Length of time in institutional care may influence children's learning
A study involving 132 8- and 9-year-old children, some of whom had been adopted into U.S. homes after spending at least a year and three-quarters in institutions in Asia, Latin America, Russia and Eastern Europe, and Africa, while others were adopted by the time they were 8 months old into U.S. homes from foster care in Asia and Latin America, having spent no or very little time in institutional care, has found that those adopted early from foster care didn't differ from children who were raised in their birth families in the United States.

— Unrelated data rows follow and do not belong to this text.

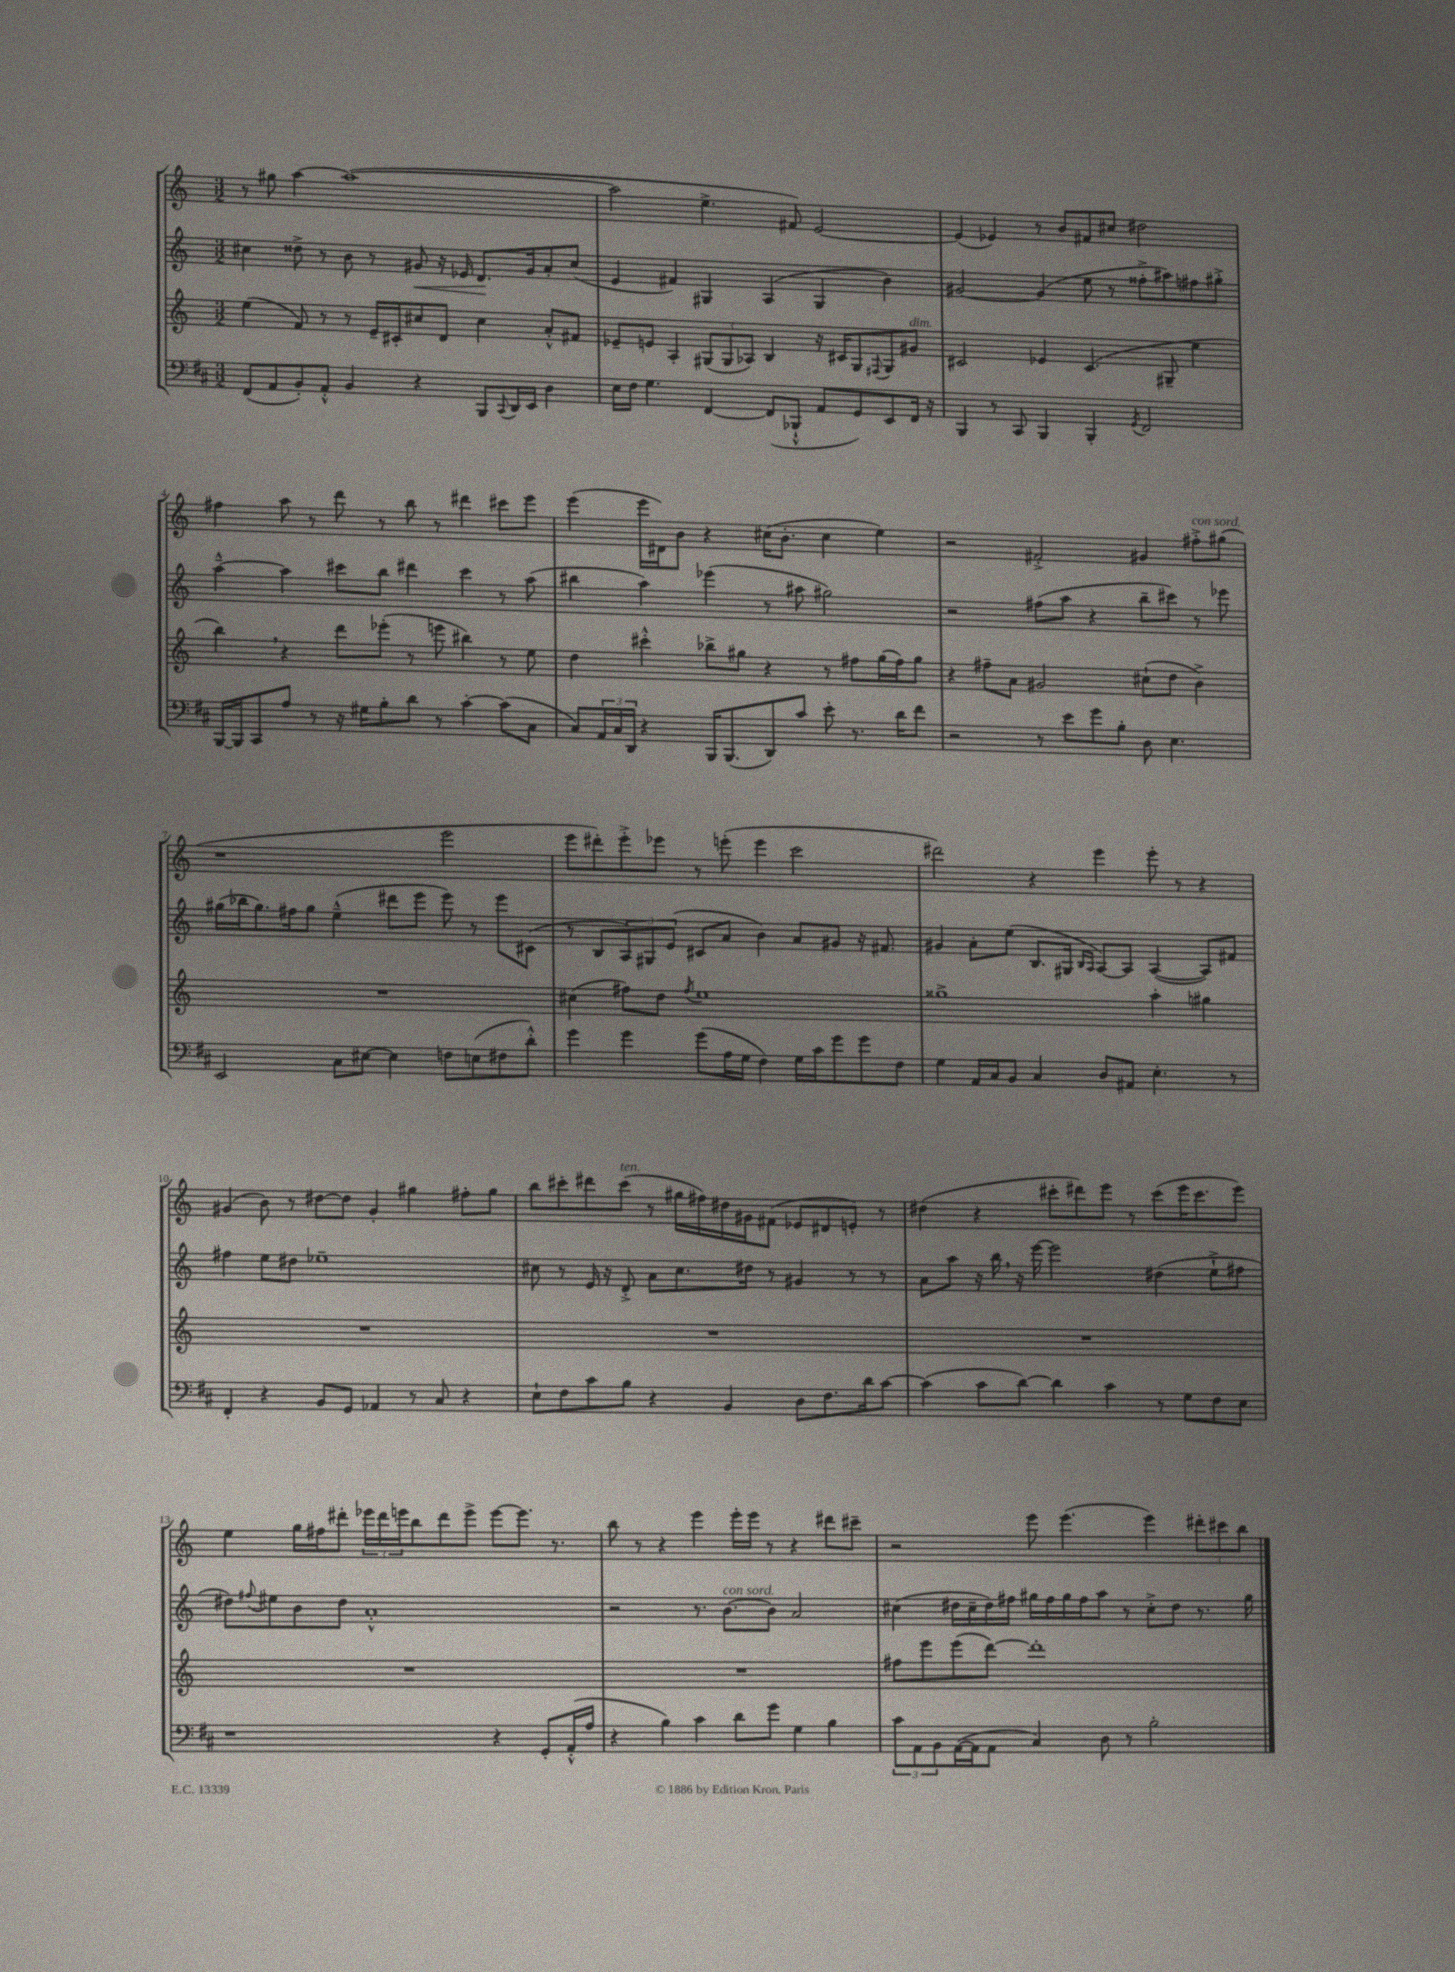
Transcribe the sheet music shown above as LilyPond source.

<<
\new StaffGroup <<
\new Staff = "s0" {
    \clef treble \key c \major \numericTimeSignature \time 3/2
    r8 gis''8 a''4~ a''1~( |
    a''2 e''4.-> fis'8) e'2~ |
    e'4( ees'4) r8 b'8 fis'8 cis''8 dis''2 |
    fis''4 a''8 r8 d'''8 r8 b''8 r8 dis'''4 cis'''8 e'''8 |
    e'''4( e'''16 dis'16) b'8 r4 cis''16( b'8.-. cis''4 e''4) |
    r2 fis'2-.-> gis'4 fis''8-.->^\markup { \italic "con sord." } gis''8( |
    r1 e'''2 |
    e'''8 dis'''8-.) e'''8-.-> ees'''8 r8 e'''8-.( e'''4 c'''2 |
    dis'''2) r4 e'''4 e'''8-. r8 r4 |
    gis'4( b'8) r8 dis''8~ dis''8 gis'4-. gis''4 fis''8-. gis''8 |
    b''8 cis'''8-. dis'''8 cis'''8^\markup { \italic "ten." }( r8 gis''16 fis''16) dis''16 gis'16 fis'8( ees'8 dis'8 e'8-.) r8 |
    dis''4( r4 cis'''8-. dis'''8) e'''8 r8 cis'''8( e'''16 cis'''8. e'''8) |
    e''4 g''16 fis''16 dis'''8-. \tuplet 3/2 { ees'''16 dis'''16 e'''16 } b''8 dis'''8 e'''8-> e'''8~ e'''8. r8. |
    b''8 r8 r4 e'''4 e'''16-. e'''16 r8 r4 dis'''8 cis'''8-- |
    r2 e'''8 e'''4.( e'''4) \tuplet 3/2 { dis'''8-. cis'''8 b''8 } \bar "|." |
}
\new Staff = "s1" {
    \clef treble \key c \major \numericTimeSignature \time 3/2
    cis''4 disis''8-> r8 b'8 r8 gis'8\< r16 ees'16 d'8.\! gis'16 a'8-. cis''8( |
    e'4 fis'4) gis4 a4( gis4 b'4) |
    gis'2~ gis'4( e''8 r8 fisis''8-.-> ais''8) fis''8 gis''8-.-> |
    a''4~---^ a''4 cis'''8 b''8 dis'''4 cis'''4 r8 a''8( |
    bis''4 a''4) ees'''4( r8 ais''8 gis''2) |
    r2 fis''8( a''8 r4 b''8-- cis'''8) r8 ees'''8 |
    gis''16( bes''16 gis''8.) fis''16 gis''8 e''4---^( dis'''8 e'''8 e'''8) r8 e'''8 cis'8( |
    r8 b8 \tuplet 3/2 { a8) gis8 e'8( } cis'8 a'8 b'4) a'8 gis'8 r16 fis'8. |
    gis'4 a'8-. e''8( b8. gis16 \grace { b16 a16 } a8~) a8 a4~( a8) fis'8 |
    fis''4 e''8 dis''8 ees''1-- |
    cis''8 r8 e'16 r16 d'8-.-> a'8 cis''8. dis''16 r8 gis'4 r8 r8 |
    a'8 a''8 r16 b''16 \breathe r16 e'''16~ e'''2 dis''4( e''8-!-> fis''8 |
    dis''8) \appoggiatura { fis''8 } eis''8 b'8 dis''8 a'1-.-^ |
    r2 r8. b'8.~^\markup { \italic "con sord." } b'8 a'2 |
    cis''4( dis''16 cis''16-- dis''16) fis''16 gis''16 fis''16 gis''16 fis''16 a''8 r8 cis''8-.-> dis''8 r8. gis''16 \bar "|." |
}
\new Staff = "s2" {
    \clef treble \key c \major \numericTimeSignature \time 3/2
    e''4( f'8) r8 r8 e'16-- cis'16-. cis''8 d'8 cis''4 a'8-.-^ fis'8 |
    ees'8-- e'8 a4-. \tuplet 3/2 { gis8( gis8 aes8) } b4 r16 cis'16 gis8 \appoggiatura { fis8 } gis8 gis'8^\markup { \italic "dim." } |
    cis'2 ees'4 cis'4.( gis8-- e''4 |
    b''4) \breathe r4 d'''8 ees'''8-.( r8 e'''8 bis''4) r8 e''8 |
    d''4 cis'''4-.-^ bes''8-> gis''8 r4 r8 fis''8 gis''16( fis''16) gis''8 |
    r4 fis''8-- a'8 gis'2 cis''8-!( d''8 b'4->) |
    R1. |
    cis''4( fis''8) d''8 \acciaccatura { fis''8 } e''1 |
    gisis''1-> a''4-. gis''4 |
    R1. |
    R1. |
    R1. |
    R1. |
    R1. |
    fis''8 e'''8 e'''8( d'''8~) d'''1-. \bar "|." |
}
\new Staff = "s3" {
    \clef bass \key d \major \numericTimeSignature \time 3/2
    fis,8( a,8 b,8-.) a,8-.-^ b,4 r4 b,,8 \appoggiatura { cis,8 } d,16 e,16 d4 |
    e16 fis16 g4. fis,4~ fis,8( bes,,8-!-^ a,8 g,8) e,8 fis,16 r16 |
    b,,4 r8 cis,8 b,,4 b,,4-. \acciaccatura { g,8 } fis,2 |
    b,,16~ b,,16 cis,8 a8 r8 r16 gis16 b8-. d'8 r8 cis'4~-. cis'8( cis8 |
    cis8) \tuplet 3/2 { a,16 cis16 d,16 } r4 b,,16 b,,8.( d,8) cis'8 e'8-. r8. d'16 fis'8 |
    r2 r8 e'8 g'8 b8-. d8 e4. |
    e,2 cis8 eis8~ eis4 f8 e8( fis8 d'8-.-^) |
    g'4 g'4 g'8( a16 g16 fis4) g16 cis'16 g'8 g'8 fis8 |
    g4 a,16 cis16 b,8 cis4 d8 ais,8 e4.-. r8 |
    fis,4-. r4 b,8 g,8 aes,4 r8 cis8 r4 |
    e8-! fis8 cis'8 b8 r4 b,4 d8 fis8. d'16 cis'8~ |
    cis'4( cis'8 d'8~) d'4 cis'4 r8 g8 fis8 e8 |
    r1 r4 g,8-. a,16-.-^( a16 |
    r4 b4) cis'4 d'8 g'8 g4 b4 |
    \tuplet 3/2 { cis'8 a,8 b,8 } a,16~( a,16 a,8 cis4) d8 r8 b2-. \bar "|." |
}
>>
>>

Mothers influence how children develop advanced cognitive functions
A study of 80 pairs of middle-income Canadian mothers and their year-old babies has revealed that children of mothers who answered their children's requests for help quickly and accurately; talked about their children's preferences, thoughts, and memories during play; and encouraged successful strategies to help solve difficult problems, performed better at a year and a half and 2 years on tasks that call for executive skills, compared to children whose mothers didn't use these techniques.
Early intervention for toddlers with autism highly effective
A five-year study involving 48 diverse, 18- to 30-month-old children with autism and no other health problems has found a novel early intervention program to be effective for improving IQ, language ability, and social interaction. The Early Start Denver Model combines applied behavioral analysis (ABA) teaching methods with play-based routines that focused on building a relationship with the child. Half the children received two two-hour sessions five days a week from specialists (but in their own homes) plus five hours a week of parent-delivered therapy.

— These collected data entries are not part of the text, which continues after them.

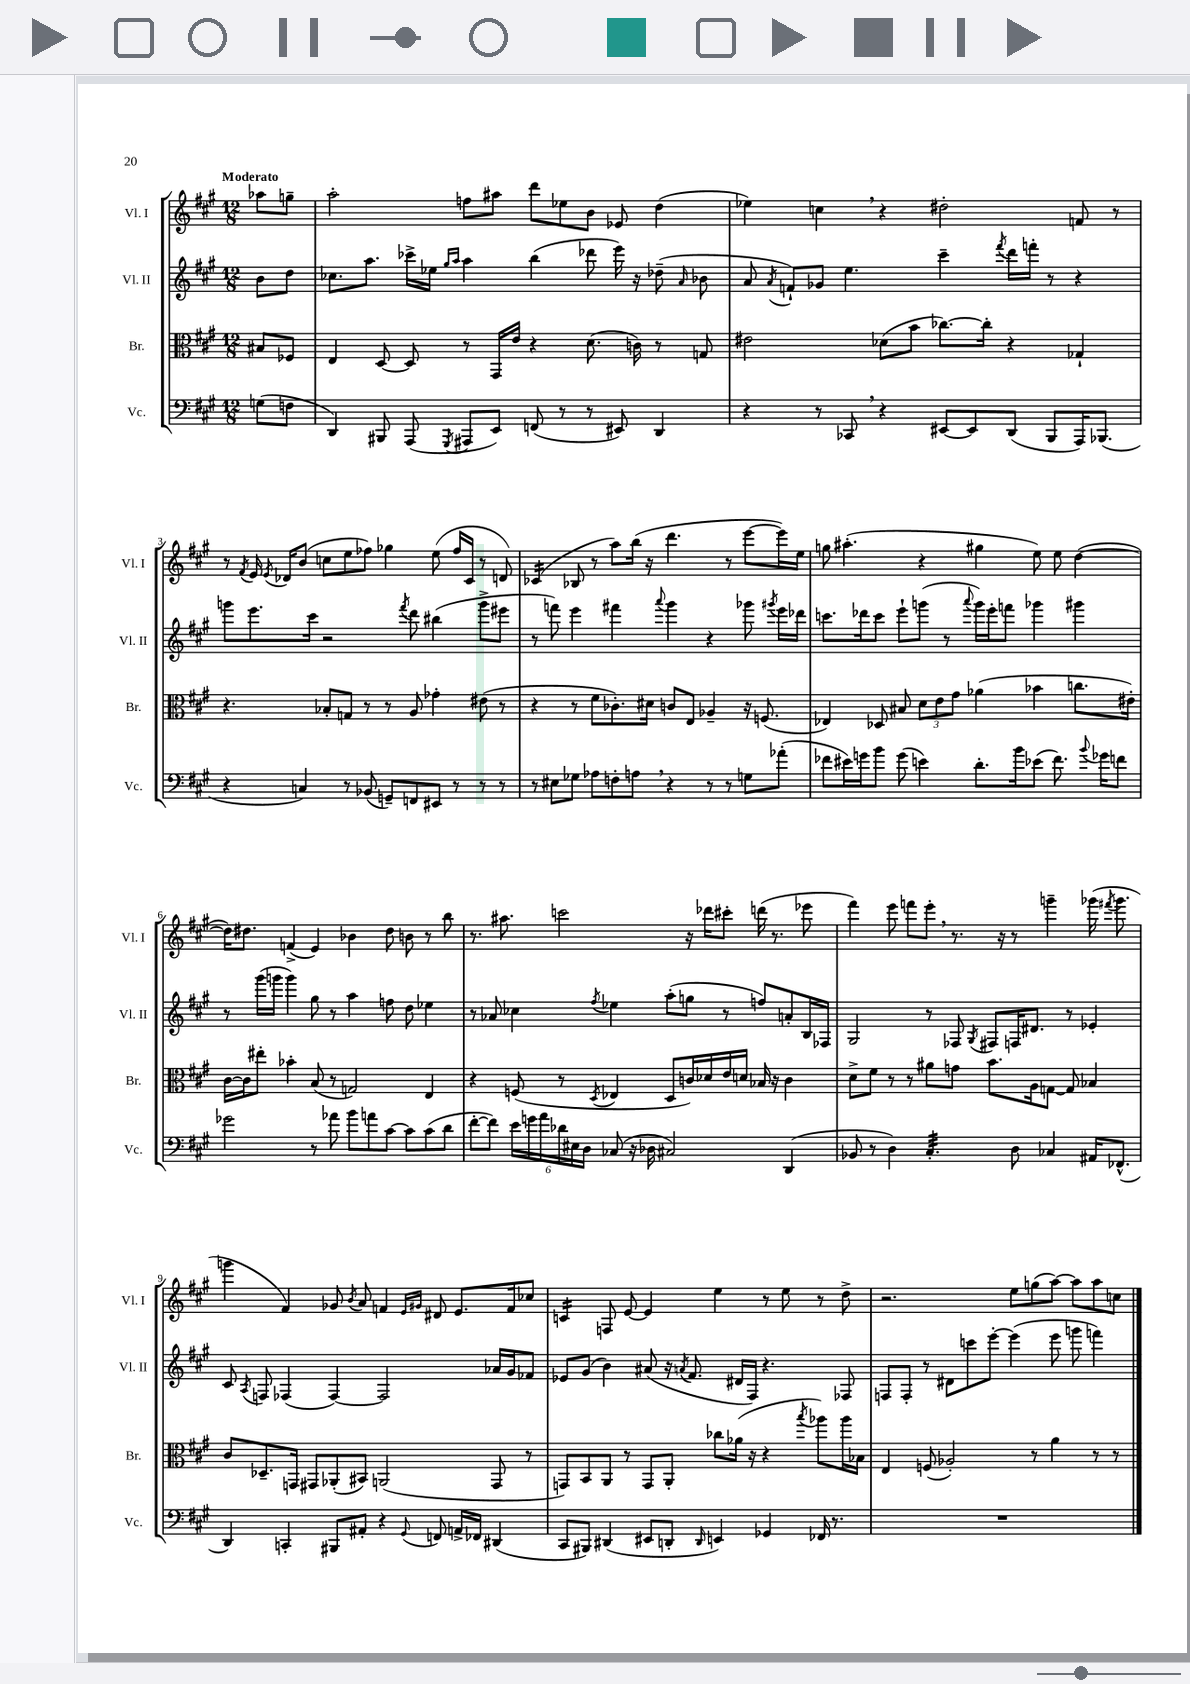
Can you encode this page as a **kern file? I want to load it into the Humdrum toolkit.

**kern	**kern	**kern	**kern
*staff4	*staff3	*staff2	*staff1
*clefF4	*clefC3	*clefG2	*clefG2
*k[f#c#g#]	*k[f#c#g#]	*k[f#c#g#]	*k[f#c#g#]
*M12/8	*M12/8	*M12/8	*M12/8
(8G	8B#	8b	8aa-
8F	8F-	8dd	8gg~
=	=	=	=
4DD)	4E	8.cc-	2aa'
.	.	8.aa	.
8BBB#	[8D	.	.
(8AAA	8D]	16ccc-^	.
.	.	16ee-	.
.	.	16qqgg#	.
8qGGG#	.	16qqaa	.
8AAA#	8r	4aa	8ff
8EE)	16GG#	.	8aa#
.	16e	.	.
(8FF	4r	(4bb	8ddd
8r	.	.	8ee-
8r	(8.d	8ddd-	8b
8EE#)	.	16eee)	8e-
.	16c)	16r	.
4DD	8r	(8dd-~	(4dd
.	.	16qqa	.
.	8G	8b-	.
=	=	=	=
4r	2e#	8a	4ee-)
.	.	8qa	.
.	.	8f`)	.
8r	.	8g-	4cc
8CC-	.	4.ee	.
4r	(8d-	.	4r
.	8b	.	.
[8EE#	[8.cc-)	4ccc#~	2dd#'
8EE#]	.	.	.
.	16cc-']	.	.
.	.	8qfff#	.
(8DD	4r	16ddd	.
.	.	16fff'	.
8BBB	.	8r	.
16AAA)	4G-`	4r	8f
(8.BBB-	.	.	.
.	.	.	8r
=	=	=	=
4r	4.r	8ggg	8r
.	.	.	8qf#
.	.	8.eee	16e
.	.	.	8qe
.	.	.	16d-
4C)	.	.	(8b
.	.	16ccc#	.
.	8B-'	2r	8cc
8r	8G	.	8ee
(8BB-	8r	.	8ff-)
8GG~)	8r	.	4gg-
.	.	8qfff#	.
8FF	8A	8ddd	.
8EE#	4g-'	(4bb#	(8ee
8r	.	.	16ff-
.	.	.	16c#
8r	(8e#	8ggg^	8r
8r	8r	8eee#	8d)
=	=	=	=
8r	4r	8r	(4c-
8E#	.	8fff)	.
8G-	8r	4eee	8B-
8A-	8f#	.	8r
8F'	8.c-')	4fff#	8aa)
8A	.	.	(16bb
.	16d#	.	16r
.	.	8qqaaa	.
4r	8c	4ggg#	4.ddd
.	8E	.	.
8r	4A-~	4r	.
8r	.	.	8r
8G	16r	8ggg-	[8eee
.	(8.F	.	.
.	.	8qggg#	.
(8a-'	.	16eee	16eee])
.	.	16ddd-	16ee
=	=	=	=
8f-	4E-)	8.ccc	8gg
16e#)	.	.	(4.aa#'
16g	.	16ddd-	.
8b	8D-	8ccc	.
(8g	8B#	8eee`	.
4e)	12d	(8ggg	4r
.	12e	.	.
.	.	8r	.
.	12g#	.	.
.	.	8qqaaa	.
8.d'	(4a-	16ggg)	4gg#
.	.	16eee'	.
.	.	8fff	.
16b	.	.	.
(8e-	4b-	4ggg-	8ee)
8.f-)	.	.	8ee
.	8.cc	4ggg#	([4dd
8qqb	.	.	.
16g-	.	.	.
8f	.	.	.
.	16e#')	.	.
=	=	=	=
2g-	[16c#	8r	16dd])
.	16c#]	.	8.dd#
.	8ee#'	(16ggg#	.
.	.	16ggg	.
.	4b-'	4ggg)	(4f^
8r	(8B	8gg#	4e)
8a-	8r	8r	.
8b	2G)	4aa	4b-
8a	.	.	.
[8c#	.	8ff	8dd#
8c#]	.	8dd	8b
(8c#	4E	4ee-	8r
8d	.	.	8bb
=	=	=	=
[8f#'	4r	8r	8.r
8f#])	.	8a-	.
.	.	.	8.aa#
24e	(8F	4cc-	.
24g	.	.	.
24a	.	.	.
24d-	8r	.	2ccc
24E#	.	.	.
24D	.	.	.
.	8qD	8qff#	.
(8C-	4E-	4ee-	.
16r	.	.	.
16D-	.	.	.
2C#)	8D	(8aa'	.
.	16c)	8gg	16r
.	16d-	.	16ddd-
.	16e	8r	8ccc#'
.	16d	.	.
.	16B-	8ff)	(16ddd
.	16r	.	8.r
(4DD	4c	8a'	.
.	.	16B	8eee-
.	.	16F-	.
=	=	=	=
8BB-	8d^	2G#	4fff#)
8r	8f#	.	.
4D)	8r	.	8eee
.	8r	.	8fff
4.C#'	8a#	8r	8eee'
.	8g	8F-	8.r
.	.	8qG#	.
.	8.b	8F#	.
.	.	.	16r
8D	.	16F	8r
.	16A	8.d#	.
4C-	[8G	.	4ggg~
.	8G]	8r	.
16AA#	4B-	4e-'	(16ggg-
.	.	.	8qfff#
(8.FF-^^	.	.	8.ggg-
=	=	=	=
4DD)	8c#	8c#	4ggg
.	.	8qA	.
.	8.D-~	8F	.
4CC'	.	(4F-	4f#)
.	16GG	.	.
.	8GG#	.	.
8BBB#	(8AA-'	[4F-)	8g-
.	.	.	8qb
8AA#'	8BB#)	.	8a
4r	(2AA	2F-]	4f
.	.	.	16qqe
8qqGG#	.	.	16qqg#
8FF	.	.	8d#
16AA^	.	.	8.e
16FF-	.	.	.
(4DD#	8GG#	16a-	.
.	.	16g#	16f
.	8r	8f-	8cc-
=	=	=	=
8CC#	8GG)	8e-	4c
8BBB#)	8BB	(8g#	.
(4DD#	8AA	4b)	8F
.	8r	.	[8e
8EE#	8GG	(8a#	4e]
8DD'	8AA'	16r	.
.	.	8qa	.
.	.	8.f#	.
16qqDD	.	.	.
4EE)	8cc-	.	4ee
.	(16a-	16d#	.
.	16r	16F#)	.
4GG-	4r	4.r	8r
.	.	.	8ee
.	8qbb	.	.
16FF-	8aa-)	.	8r
8.r	.	.	.
.	16aa-	8F-	8dd^
.	16B-	.	.
=	=	=	=
1.r	4E	8F	2.r
.	.	8F'	.
.	(8F	8r	.
.	2A-')	8d#	.
.	.	8ccc	.
.	.	[8eee'	.
.	.	(4eee]	8ee
.	8r	.	(8gg
.	4a	8eee	[8aa)
.	.	8ggg	8aa]
.	8r	4fff)	8aa
.	8r	.	8cc
==	==	==	==
*-	*-	*-	*-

Is it really better to read print books to your toddler?
A new issue for parents to stress over is the question of whether reading digital books with your toddler or preschooler is worse than reading traditional print books. Help on this complicated question comes from a new study involving 102 toddlers aged 17 to 26 months, whose parents were randomly assigned to read two commercially available electronic books or two print books with identical content with their toddler (this was achieved by printing out screenshots of the electronic books).
Picture overload hurts preschooler's word learning
When you're reading a picture book to a very young child, it's easy to think it's obvious what picture, or part of a picture, is being talked about. But you know what all the words mean. It's not so easy when some of the words are new to you, and the open pages have more than one picture. A recent study has looked at the effect on word learning of having one vs two illustrations on a 2-page open spread.